Provided passage
══════

Alexander I. Saichev, & Didier Sornette

Published February 2006, SCEC Contribution #861

We report an empirical determination of the probability density functions Pdata(r) (and its cumulative version) of the number r of earthquakes in finite space-time windows for the California catalog, over fixed spatial boxes 5 ×5 km2, 20 ×20 km2 and 50 ×50 km2 and time intervals tau =10,100 and 1000 days. The data can be represented by asymptotic power law tails together with several cross-overs. These observations are explained by a simple stochastic branching process previously studied by many authors, the ETAS (epidemic-type aftershock sequence) model which assumes that each earthquake can trigger other earthquakes (“aftershocks”). An aftershock sequence results in this model from the cascade of aftershocks of each past earthquake. We develop the full theory in terms of generating functions for describing the space-time organization of earthquake sequences and develop several approximations to solve the equations. The calibration of the theory to the empirical observations shows that it is essential to augment the ETAS model by taking account of the pre-existing frozen heterogeneity of spontaneous earthquake sources. This seems natural in view of the complex multi-scale nature of fault networks, on which earthquakes nucleate. Our extended theory is able to account for the empirical observation but some discrepancies, especially for the shorter time windows, point to limits of both our theoretical approach and of the ETAS model.

Saichev, A. I., & Sornette, D. (2006). Power Law Distribution of Seismic Rates: Theory and Data Analysis. European Physical Journal B, 49(3), 377-401. doi: 10.1140/epjb/e2006-00075-3.

══════

[Human keypoint data]
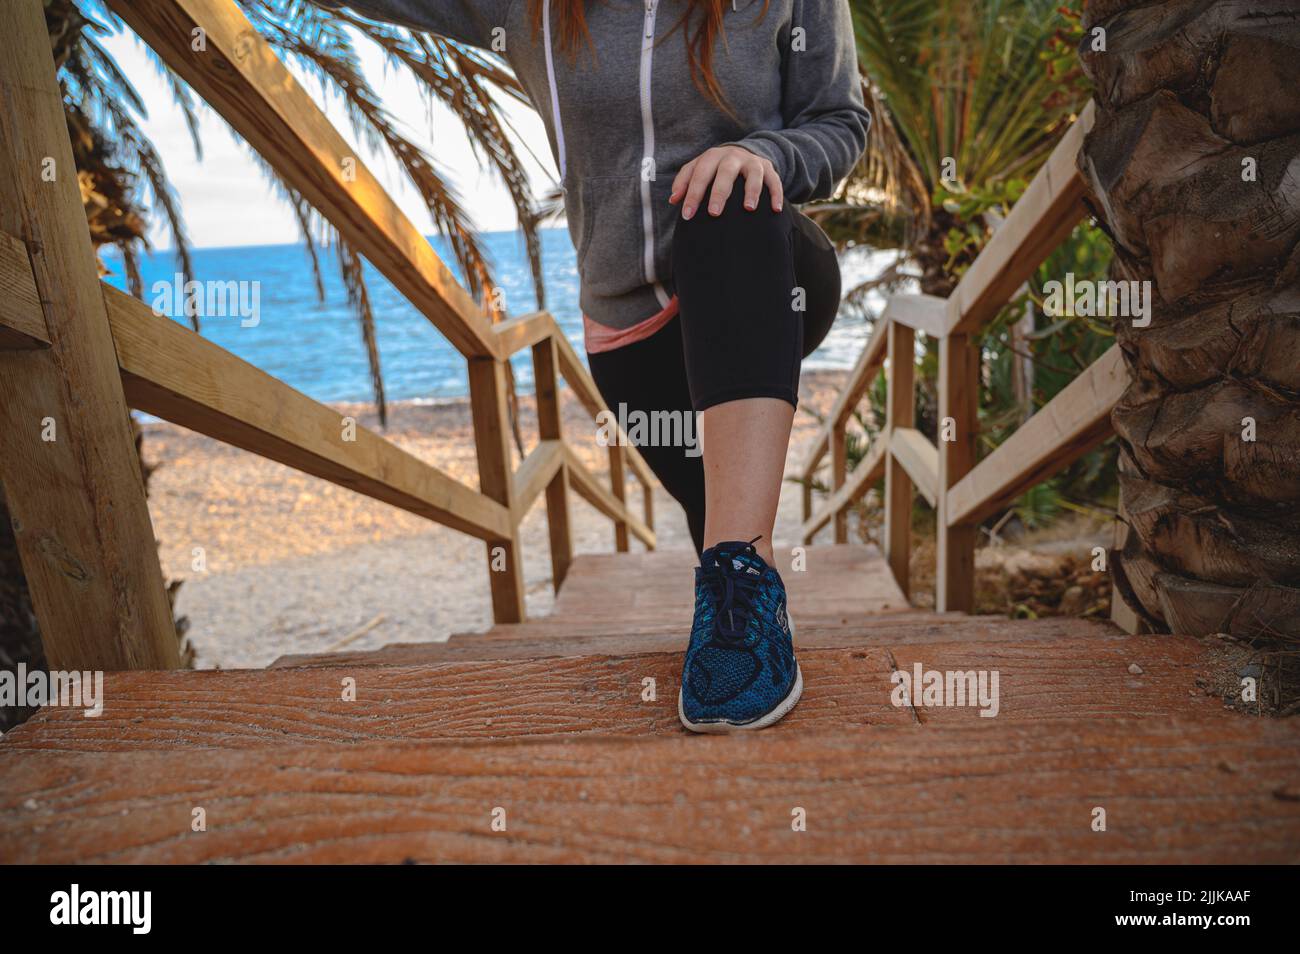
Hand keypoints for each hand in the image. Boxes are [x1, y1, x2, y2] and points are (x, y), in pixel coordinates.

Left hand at [668, 145, 782, 219]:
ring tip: (749, 209)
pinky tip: (775, 209)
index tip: (687, 216)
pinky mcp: (768, 168)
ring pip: (753, 174)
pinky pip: (774, 180)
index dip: (692, 194)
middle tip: (714, 213)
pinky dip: (776, 194)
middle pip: (725, 172)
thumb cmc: (715, 168)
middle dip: (719, 193)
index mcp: (712, 157)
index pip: (700, 174)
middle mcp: (732, 156)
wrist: (743, 154)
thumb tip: (673, 199)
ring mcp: (752, 162)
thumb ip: (685, 182)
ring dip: (752, 191)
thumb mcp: (699, 169)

══════

Problems and tasks
a - Reproduce the part of the earthquake-rate abstract that begins with the words containing "Saichev, A. I., &" and ends with "377-401. doi: 10.1140/epjb/e2006-00075-3.".
b - According to the earthquake-rate abstract, what fixed spatial box sizes were used to count earthquakes?
c - For each statement, answer yes or no according to the earthquake-rate abstract, and quote the words that decide it.
(i) The empirical distributions were determined from a California earthquake catalog.
(ii) The extended theory matches the observations without discrepancy at every time window.
(iii) The ETAS model assumes that each earthquake can trigger other earthquakes.

Answers by item
a -
Saichev, A. I., & Sornette, D. (2006). Power Law Distribution of Seismic Rates: Theory and Data Analysis. European Physical Journal B, 49(3), 377-401. doi: 10.1140/epjb/e2006-00075-3.

b - 5 ×5 km2; 20 ×20 km2; 50 ×50 km2

c -
(i) Yes: "for the California catalog"
(ii) No: "some discrepancies, especially for the shorter time windows"
(iii) Yes: "assumes that each earthquake can trigger other earthquakes"